- **AUFGABEN**:
(a) Fasse den Lesetext über Mohl in genau zwei Sätzen zusammen.
(b) Wonach wurden laut dem Lesetext über Mohl die Gruppierungen unter den Abgeordneten benannt?
(c) Zähle alle Personen auf, die im Lesetext über Mohl mit Namen genannt werden.

- **LESETEXT**:
-.-.-
Innerhalb des südwestdeutschen Liberalismus war Mohl mit diesen Ansichten eher auf dem rechten Flügel positioniert; nach den Maßstäben der Frankfurter Nationalversammlung gehörte er hingegen zum „Linken Centrum“. Seine Fraktion war erst der „Württemberger Hof“, dann dessen rechte Abspaltung, der „Augsburger Hof“ (bekanntlich wurden die Gruppierungen unter den Abgeordneten nach den Gasthäusern benannt, in denen sie sich zu versammeln pflegten). Bei der Bildung des ersten Ministeriums der Provisorischen Zentralgewalt im August 1848 strebten nun die vom Reichsverweser zuerst ernannten Minister, namentlich Anton von Schmerling und Johann Gustav Heckscher, nach einer Verbreiterung der parlamentarischen Basis des Kabinetts, das überwiegend aus Vertretern des „Rechten Centrums“ gebildet wurde. Nach schwierigen Verhandlungen fanden sich Mohl als Justizminister und seine beiden Fraktionskollegen Johannes Baptista Fallati und Christian Widenmann als Unterstaatssekretäre zum Eintritt in das Ministerium bereit.
-.-.-
- **ANGEZEIGTE ANGABEN**:
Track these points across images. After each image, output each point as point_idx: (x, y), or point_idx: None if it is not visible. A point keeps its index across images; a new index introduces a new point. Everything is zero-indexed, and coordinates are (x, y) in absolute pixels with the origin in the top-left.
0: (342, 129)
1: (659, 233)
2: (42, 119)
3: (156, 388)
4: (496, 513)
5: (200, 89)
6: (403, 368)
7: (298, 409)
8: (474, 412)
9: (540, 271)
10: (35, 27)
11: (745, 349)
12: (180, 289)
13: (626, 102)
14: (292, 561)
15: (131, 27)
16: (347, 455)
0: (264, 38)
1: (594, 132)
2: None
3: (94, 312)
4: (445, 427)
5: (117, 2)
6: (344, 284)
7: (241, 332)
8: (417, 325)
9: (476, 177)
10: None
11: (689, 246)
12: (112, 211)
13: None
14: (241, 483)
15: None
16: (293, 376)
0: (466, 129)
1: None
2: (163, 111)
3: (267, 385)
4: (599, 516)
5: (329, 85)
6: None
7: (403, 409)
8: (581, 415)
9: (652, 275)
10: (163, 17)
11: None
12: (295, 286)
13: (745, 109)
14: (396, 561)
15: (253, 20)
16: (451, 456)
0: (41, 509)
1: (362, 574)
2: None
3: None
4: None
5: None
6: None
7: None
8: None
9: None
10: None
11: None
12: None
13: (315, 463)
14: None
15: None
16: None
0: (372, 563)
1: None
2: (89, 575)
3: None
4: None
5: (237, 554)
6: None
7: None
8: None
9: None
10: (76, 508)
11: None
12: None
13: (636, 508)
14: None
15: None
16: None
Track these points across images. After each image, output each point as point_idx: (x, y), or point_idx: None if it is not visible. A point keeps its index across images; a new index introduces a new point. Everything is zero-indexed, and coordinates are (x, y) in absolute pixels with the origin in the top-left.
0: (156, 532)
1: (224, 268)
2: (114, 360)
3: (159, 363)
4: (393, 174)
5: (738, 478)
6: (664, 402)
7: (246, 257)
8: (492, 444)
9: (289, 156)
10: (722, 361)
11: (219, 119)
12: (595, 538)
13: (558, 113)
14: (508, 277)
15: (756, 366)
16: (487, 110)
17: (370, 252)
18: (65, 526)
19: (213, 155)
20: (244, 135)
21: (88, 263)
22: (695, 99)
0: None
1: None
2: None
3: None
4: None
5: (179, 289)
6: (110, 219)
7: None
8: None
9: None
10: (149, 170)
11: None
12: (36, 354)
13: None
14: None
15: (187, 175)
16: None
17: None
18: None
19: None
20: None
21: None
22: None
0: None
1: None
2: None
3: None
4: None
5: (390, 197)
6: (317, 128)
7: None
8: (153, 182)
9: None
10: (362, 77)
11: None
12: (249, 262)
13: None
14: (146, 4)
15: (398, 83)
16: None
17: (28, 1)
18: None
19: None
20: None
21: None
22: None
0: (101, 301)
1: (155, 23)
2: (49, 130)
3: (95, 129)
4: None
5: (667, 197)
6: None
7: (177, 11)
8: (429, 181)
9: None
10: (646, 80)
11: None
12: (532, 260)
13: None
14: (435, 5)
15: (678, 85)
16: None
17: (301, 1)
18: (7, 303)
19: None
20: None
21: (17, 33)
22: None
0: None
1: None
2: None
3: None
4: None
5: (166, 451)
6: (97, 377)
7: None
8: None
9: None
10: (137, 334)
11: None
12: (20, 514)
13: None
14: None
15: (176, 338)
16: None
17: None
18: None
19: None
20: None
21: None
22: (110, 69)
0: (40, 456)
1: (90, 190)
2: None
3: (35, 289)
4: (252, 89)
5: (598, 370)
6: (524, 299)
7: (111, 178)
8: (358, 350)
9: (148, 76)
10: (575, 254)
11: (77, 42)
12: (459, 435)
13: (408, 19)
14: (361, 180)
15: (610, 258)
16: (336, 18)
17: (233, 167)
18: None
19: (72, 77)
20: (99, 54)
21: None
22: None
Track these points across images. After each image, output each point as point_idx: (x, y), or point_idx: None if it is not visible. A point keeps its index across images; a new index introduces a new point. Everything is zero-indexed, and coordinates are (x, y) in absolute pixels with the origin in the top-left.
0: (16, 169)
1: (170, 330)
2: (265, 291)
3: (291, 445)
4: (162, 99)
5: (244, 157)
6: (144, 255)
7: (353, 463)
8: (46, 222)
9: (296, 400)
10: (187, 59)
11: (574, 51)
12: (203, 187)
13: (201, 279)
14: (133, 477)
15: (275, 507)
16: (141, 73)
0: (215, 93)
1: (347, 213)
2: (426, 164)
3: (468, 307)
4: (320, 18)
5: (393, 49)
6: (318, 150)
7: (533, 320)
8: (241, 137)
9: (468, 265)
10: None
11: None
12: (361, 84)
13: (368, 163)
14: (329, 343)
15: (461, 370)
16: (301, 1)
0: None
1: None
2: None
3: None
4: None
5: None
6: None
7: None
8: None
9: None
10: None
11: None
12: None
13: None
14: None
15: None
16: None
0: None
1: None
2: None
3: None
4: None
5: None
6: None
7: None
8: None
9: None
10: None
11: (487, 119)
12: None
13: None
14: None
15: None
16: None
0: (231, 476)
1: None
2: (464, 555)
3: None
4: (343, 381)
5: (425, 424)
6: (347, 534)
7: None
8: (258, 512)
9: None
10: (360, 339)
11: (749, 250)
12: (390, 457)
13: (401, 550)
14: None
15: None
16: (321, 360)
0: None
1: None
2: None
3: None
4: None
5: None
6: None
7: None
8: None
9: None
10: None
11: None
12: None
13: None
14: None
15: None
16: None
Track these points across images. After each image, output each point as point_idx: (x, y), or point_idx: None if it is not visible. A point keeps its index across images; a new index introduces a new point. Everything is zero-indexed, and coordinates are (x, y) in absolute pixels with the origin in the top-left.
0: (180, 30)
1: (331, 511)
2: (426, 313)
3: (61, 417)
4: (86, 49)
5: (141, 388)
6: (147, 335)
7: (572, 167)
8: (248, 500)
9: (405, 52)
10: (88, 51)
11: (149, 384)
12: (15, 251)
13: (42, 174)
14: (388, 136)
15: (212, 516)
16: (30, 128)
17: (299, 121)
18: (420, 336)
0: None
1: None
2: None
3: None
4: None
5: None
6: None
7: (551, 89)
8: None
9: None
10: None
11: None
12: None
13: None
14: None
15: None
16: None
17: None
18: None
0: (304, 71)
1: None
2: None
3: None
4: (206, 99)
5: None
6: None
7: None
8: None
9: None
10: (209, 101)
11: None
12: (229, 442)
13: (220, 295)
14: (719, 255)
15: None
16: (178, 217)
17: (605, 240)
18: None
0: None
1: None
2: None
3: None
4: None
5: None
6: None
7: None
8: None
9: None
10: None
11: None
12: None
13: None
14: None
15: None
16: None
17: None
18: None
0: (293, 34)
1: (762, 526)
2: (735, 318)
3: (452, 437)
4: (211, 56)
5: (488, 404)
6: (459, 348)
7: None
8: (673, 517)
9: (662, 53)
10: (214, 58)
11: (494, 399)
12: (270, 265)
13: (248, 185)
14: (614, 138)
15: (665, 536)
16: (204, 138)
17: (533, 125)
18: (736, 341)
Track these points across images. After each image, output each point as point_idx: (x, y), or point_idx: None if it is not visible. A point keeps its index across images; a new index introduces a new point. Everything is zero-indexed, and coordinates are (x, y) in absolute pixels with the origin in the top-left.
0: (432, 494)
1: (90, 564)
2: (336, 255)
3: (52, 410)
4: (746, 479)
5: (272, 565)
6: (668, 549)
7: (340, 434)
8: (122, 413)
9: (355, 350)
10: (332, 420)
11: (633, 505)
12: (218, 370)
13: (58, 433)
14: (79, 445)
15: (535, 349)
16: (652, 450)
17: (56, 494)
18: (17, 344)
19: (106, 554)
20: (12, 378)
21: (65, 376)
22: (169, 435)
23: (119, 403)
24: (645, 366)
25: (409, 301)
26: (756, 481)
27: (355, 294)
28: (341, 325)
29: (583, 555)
-.-.-
- **LÖSUNGEN DER REIHE**:
(a) Mohl stand innerhalb des südwestdeutschen Liberalismus eher auf dem rechten Flügel, gehörte nach den Maßstäben der Frankfurter Nationalversammlung aber zum „Linken Centrum“ und war erst Mitglied des „Württemberger Hofs“, dann von dessen rechter Abspaltung, dem „Augsburger Hofs“. Als bei der Bildung des ersten Ministeriums der Provisorischen Zentralgewalt im August 1848 die zuerst ernannten Minister die parlamentarische Basis des Kabinetts verbreitern wollten, trat Mohl nach schwierigen Verhandlungen als Justizminister ein, seine Fraktionskollegen Fallati und Widenmann als Unterstaatssekretäre.

(b) Nach den Gasthäusern, in denen sie sich zu versammeln pflegten.

(c) Mohl, Anton von Schmerling, Johann Gustav Heckscher, Johannes Baptista Fallati, Christian Widenmann